Ça m’a rendue écologiste, définitivement. J’y étais pendant les années 2000. Les gens qui étaient avec moi en cours créaient des start up, levaient plusieurs millions de francs. Je trouvais ça fantasque. On fabriquait le gaspillage, on était dans une forme de religion appuyée sur rien de tangible. L’Essec a été utile sur deux points. J’ai appris des choses, des techniques de management. Mais surtout, ça a changé le regard qu’on portait sur moi, ça déstabilisait certains interlocuteurs. J’étais hyper forte en finance. J’ai eu 20 à ma première UV, et j’ai détesté ça, c’était de la manipulation absolue. En même temps, ça permet de démonter le discours selon lequel les politiques en général – pas seulement les écologistes – sont mal à l’aise sur les questions financières et notamment sur l’endettement. Je suis peu effrayée par la technique, je sais à quel point on peut déguiser, sous des arguments techniques qui ont l’air très sérieux, des choses qui sont absurdes.
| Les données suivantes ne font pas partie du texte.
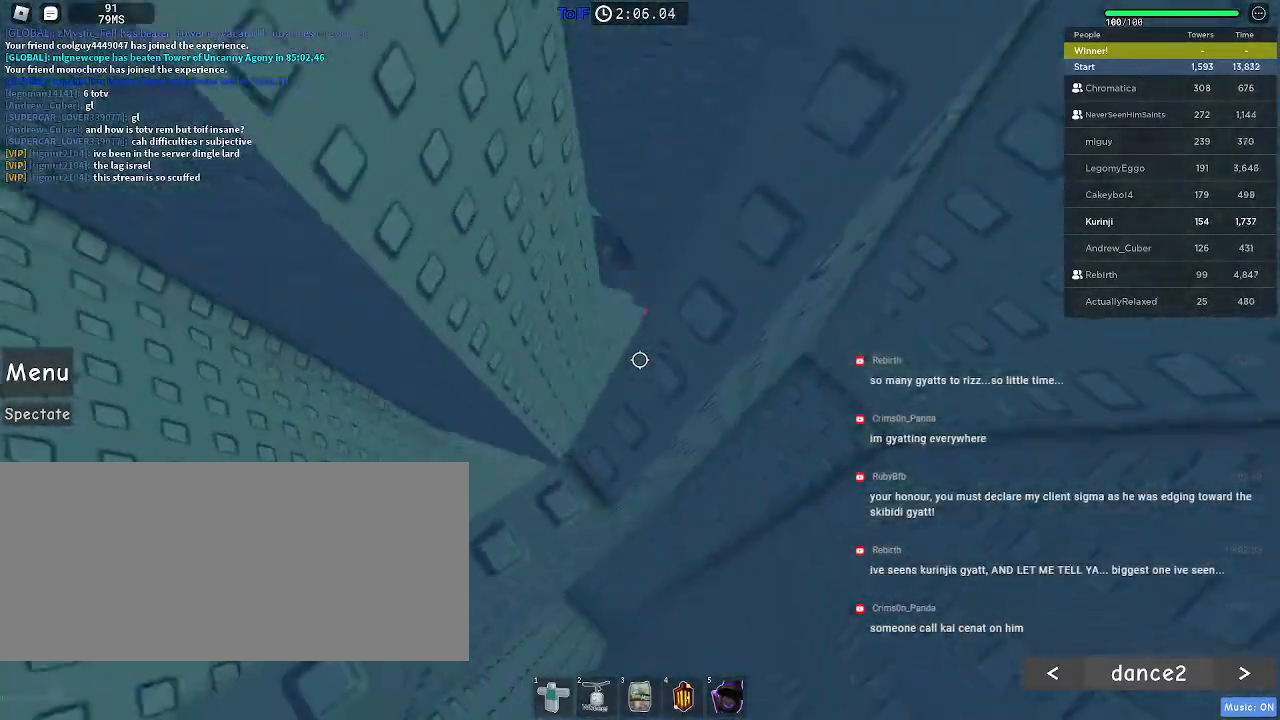
{"keys": ["space"], "mouse": [], "events": [[284, "a", "down"], [367, "a", "up"]]}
Et c’est à la Ligue pour la protection des oiseaux que votre vocation écolo est née ?
Non, cette prise de conscience vient de ma mère, qui était une écologiste de la première heure. Mon père, lui, est plutôt favorable au nucléaire. Il y avait des grands débats chez moi !

C’est quoi une mère écolo dans les années 70 ?
Elle passe un peu pour un clown aux yeux de tous ses amis qui viennent à la maison. C’est quelqu’un qui commence à faire du tri alors qu’il n’y a pas de poubelle de tri, qui apporte ses bouteilles en plastique à l’usine qui recycle les plastiques à côté de chez nous. Il fallait assumer l’originalité de ma mère auprès des copains… Mais rétrospectivement c’est une leçon de vie.

Et votre père, cheminot, comment vous a-t-il influencée ?
Mon père est cheminot, ma grand-mère travaillait aux chemins de fer et mes deux grands-pères aussi. C’est une histoire familiale lourde. Et donc, Villeneuve-Saint-Georges (plus grand centre de tri de la SNCF, ndlr). C’est marrant, les raccourcis de la vie. Mon père, c’est quelqu’un d’extrêmement droit, qui a été confronté une fois dans sa vie à une forme de corruption, et qui a dit non. Et à l’époque, je lui en ai voulu, parce que c’était une entreprise qui proposait de nous emmener en voyage je ne sais pas où. En même temps, il a une grande liberté vis-à-vis des obligations familiales, il m’a dit « Trace ta route ». Alors que ma mère, elle, est très engagée avec une forte dimension collective. Je suis le mélange de ces deux éducations.

C’était un milieu de gauche ?
Mes parents n’ont jamais eu d’engagement politique. Ils étaient très méfiants vis-à-vis des partis. Mais ils étaient tous les deux syndicalistes à la CFDT, et ils ont toujours été très engagés. En 1981, après l’élection de Mitterrand, j’ai eu de la limonade, c’était la fête. Dans mes souvenirs, j’ai l’odeur de la machine à alcool, avec laquelle mes parents faisaient les tracts. On n’avait pas le droit de trop s’en approcher parce que ça saoulait un peu. Il y avait toujours une gamelle avec de la soupe si les copains venaient. J’ai vécu cette ébullition des années 70-80 en étant petite fille.

Votre frère, lui, est ingénieur nucléaire…
Oui, mais je ne veux pas qu’on parle de lui. Ce n’est pas la peine que je lui serve de boulet, ce n’est pas de sa faute (rires).

Vous avez été visiteuse de prison à la Santé, ça vous a influencé dans votre vie politique ?
Je suis entrée au Génépi par hasard. Je venais d’arriver à Paris et j’avais du temps. A l’époque, je ne voulais pas être engagée dans le syndicalisme étudiant, je voulais faire des choses concrètes. J’étais écrivain public à la Santé, j’y allais deux fois par semaine, pendant quatre ans. J’ai découvert un univers auquel je n’étais pas préparé et ça m’a rendu très nuancée. J’ai toujours eu une sensibilité avec la marge, et ça l’a encore accentuée.